Print all of the data below exactly as it appears, leaving out every image.

[Opening RECORDS SHOWN section]

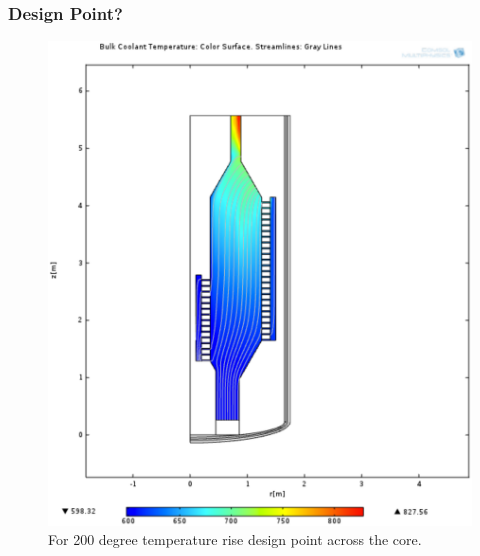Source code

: \begin{frame}[fragile]
  \frametitle{Design Point?}

  \begin{figure}[htbp!]
    \begin{center}
      \includegraphics[height=0.8\textheight]{./priorart/coolant_temps_200_deg_rise.eps}
    \end{center}
    \caption{For 200 degree temperature rise design point across the core.}
    \label{fig:200degrise}
  \end{figure}
\end{frame}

[Closing RECORDS SHOWN section]

(TASK RESULT)
Source code

: \begin{frame}[fragile]
  \frametitle{Design Point?}

  \begin{figure}[htbp!]
    \begin{center}
      \includegraphics[height=0.8\textheight]{./priorart/coolant_temps_200_deg_rise.eps}
    \end{center}
    \caption{For 200 degree temperature rise design point across the core.}
    \label{fig:200degrise}
  \end{figure}
\end{frame}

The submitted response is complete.